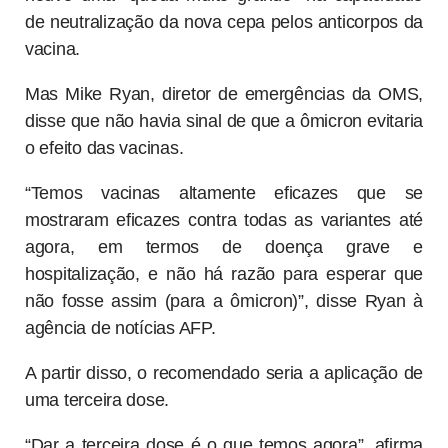
sugeriram que ela poderia escapar parcialmente da
vacina da Pfizer. Os pesquisadores disseram que
houve uma “queda muito grande” na capacidade
de neutralização da nova cepa pelos anticorpos da
vacina.
Mas Mike Ryan, diretor de emergências da OMS,
disse que não havia sinal de que a ômicron evitaria
o efeito das vacinas.
“Temos vacinas altamente eficazes que se
mostraram eficazes contra todas as variantes até
agora, em termos de doença grave e
hospitalização, e não há razão para esperar que
não fosse assim (para a ômicron)”, disse Ryan à
agência de notícias AFP.
A partir disso, o recomendado seria a aplicação de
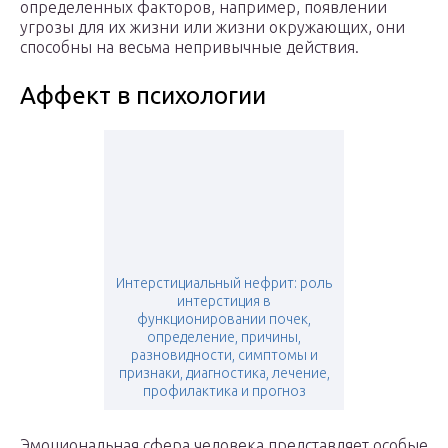
определенных факторов, например, появлении
угрозы для их жизни или жизни окружающих, они
способны на весьма непривычные действия.
Аффект в психологии
Интерстициальный нефрит: роль
интерстиция в
функционировании почек,
определение, причины,
разновидности, симптомы и
признаки, диагностика, лечение,
профилактика и прогноз
Эмоциональная сфера человека представляет особые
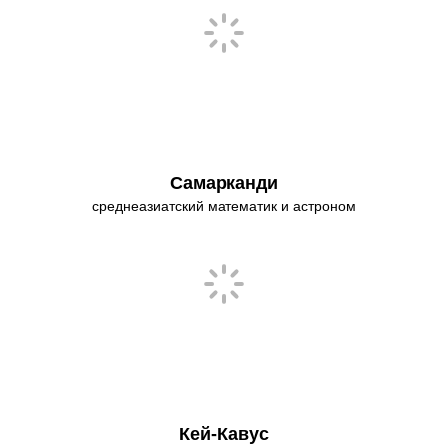
Самарканди
среднеазиатский математик и астроном
Кей-Кавус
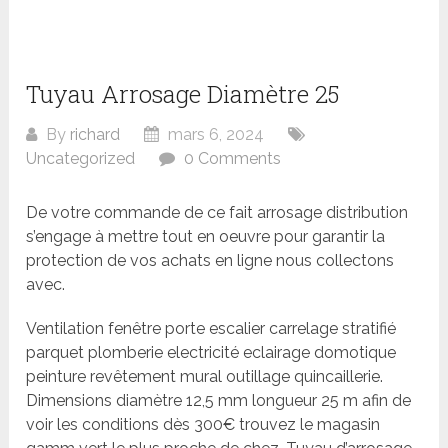
Tuyau Arrosage Diamètre 25
By
richard
mars 6, 2024
Uncategorized
0 Comments
De votre commande de ce fait arrosage distribution
s’engage à mettre tout en oeuvre pour garantir la
protection de vos achats en ligne nous collectons
avec.
Ventilation fenêtre porte escalier carrelage stratifié
parquet plomberie electricité eclairage domotique
peinture revêtement mural outillage quincaillerie.
Dimensions diamètre 12,5 mm longueur 25 m afin de
voir les conditions dès 300€ trouvez le magasin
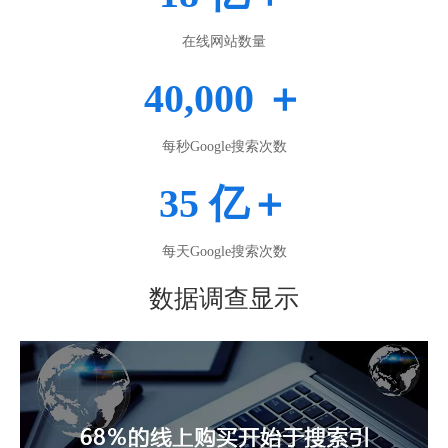
在线网站数量
40,000 ＋
每秒Google搜索次数
35 亿＋
每天Google搜索次数
数据调查显示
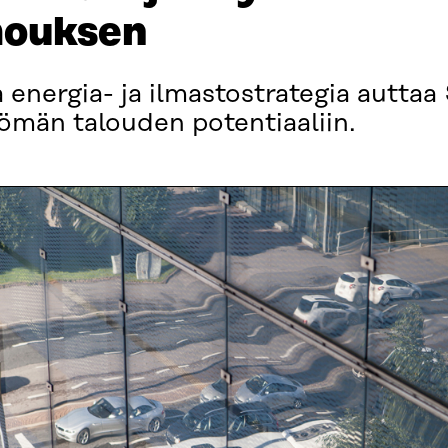
mouksen
 energia- ja ilmastostrategia autta
män talouden potentiaaliin.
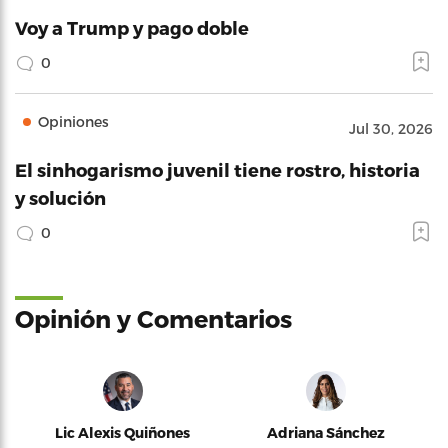
Voy a Trump y pago doble
0
Opiniones
Jul 30, 2026
El sinhogarismo juvenil tiene rostro, historia
y solución
0
Opinión y Comentarios
Lic Alexis Quiñones
Adriana Sánchez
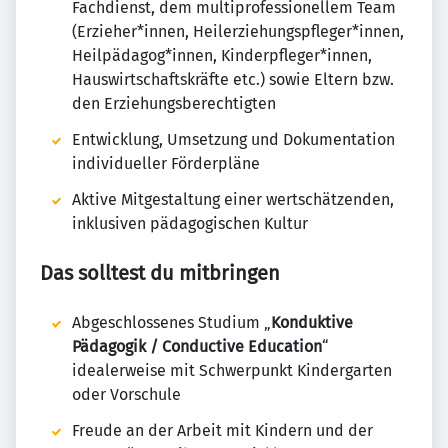
Fachdienst, dem multiprofessionellem Team
(Erzieher*innen, Heilerziehungspfleger*innen,
Heilpädagog*innen, Kinderpfleger*innen,
Hauswirtschaftskräfte etc.) sowie Eltern bzw.
den Erziehungsberechtigten
Entwicklung, Umsetzung und Dokumentation
individueller Förderpläne
Aktive Mitgestaltung einer wertschätzenden,
inklusiven pädagogischen Kultur
Das solltest du mitbringen
Abgeschlossenes Studium „
Konduktive
Pädagogik / Conductive Education
“
idealerweise mit Schwerpunkt Kindergarten
oder Vorschule
Freude an der Arbeit mit Kindern und der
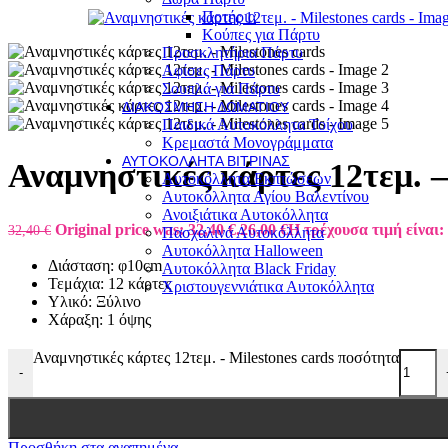
Ποτήρια
Κούπες για Πάρτυ
Προσκλητήρια Πάρτυ
Αφίσες Πάρτυ
Σουπλά για Πάρτυ
ΔΙΑΚΌΣΜΗΣΗ ΔΩΜΑΤΊΟΥ
Παιδικά Αυτοκόλλητα Τοίχου
Κρεμαστά Μονογράμματα
ΑΥΤΟΚΌΛΛΗΤΑ ΒΙΤΡΊΝΑΣ
Αναμνηστικές κάρτες 12τεμ. –
Αυτοκόλλητα Εκπτώσεων
Αυτοκόλλητα Αγίου Βαλεντίνου
Ανοιξιάτικα Αυτοκόλλητα
Original price was: 32,40 €.
26,00
€
Η τρέχουσα τιμή είναι: 
32,40
€
Πασχαλινά Αυτοκόλλητα
Αυτοκόλλητα Halloween
Διάσταση: φ10cm
Αυτοκόλλητα Black Friday
Τεμάχια: 12 κάρτες
Χριστουγεννιάτικα Αυτοκόλλητα
Υλικό: Ξύλινο
Χάραξη: 1 όψης
Αναμνηστικές κάρτες 12τεμ. - Milestones cards ποσότητα
-
Προσθήκη στα αγαπημένα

--------

* _Work item_
Only one stretch of the material above is wanted: the line containing "energia- ja ilmastostrategia autta" through the line containing "Υλικό: Ξύλινο". Restate it word for word, minus the pictures.

* _The answer_
 energia- ja ilmastostrategia autta
män talouden potentiaaliin.
Voy a Trump y pago doble
0
Opiniones
Jul 30, 2026
El sinhogarismo juvenil tiene rostro, historia
y solución
0
Opinión y Comentarios
Lic Alexis Quiñones
Adriana Sánchez
Fachdienst, dem multiprofessionellem Team
(Erzieher*innen, Heilerziehungspfleger*innen,
Heilpädagog*innen, Kinderpfleger*innen,
Hauswirtschaftskräfte etc.) sowie Eltern bzw.
den Erziehungsberechtigten
Entwicklung, Umsetzung und Dokumentation
individueller Förderpläne
Aktive Mitgestaltung einer wertschätzenden,
inklusiven pädagogischen Kultur
Das solltest du mitbringen
Abgeschlossenes Studium „
Konduktive
Pädagogik / Conductive Education
“
idealerweise mit Schwerpunkt Kindergarten
oder Vorschule
Freude an der Arbeit mit Kindern und der
Ποτήρια
Κούπες για Πάρτυ
Προσκλητήρια Πάρτυ
Αφίσες Πάρτυ
Σουπλά για Πάρτυ
ΔΙΑΚΌΣΜΗΣΗ ΔΩΜΑΤΊΟΥ
Παιδικά Αυτοκόλλητα Τοίχου
Κρεμαστά Μονογράμματα
ΑΥΤΟΚΌΛΛΗΤΑ ΒΙΤΡΊΝΑΣ
Αναμνηστικές κάρτες 12τεμ. –
Αυτοκόλλητα Εκπτώσεων
Αυτοκόλλητα Αγίου Βαλεντίνου
Ανοιξιάτικα Αυτοκόλλητα
Original price was: 32,40 €.
26,00
€
Η τρέχουσα τιμή είναι: 
32,40
€
Πασχαλινά Αυτοκόλλητα
Αυτοκόλλητα Halloween
Διάσταση: φ10cm
Αυτοκόλλητα Black Friday
Τεμάχια: 12 κάρτες
Χριστουγεννιάτικα Αυτοκόλλητα
Υλικό: Ξύλινο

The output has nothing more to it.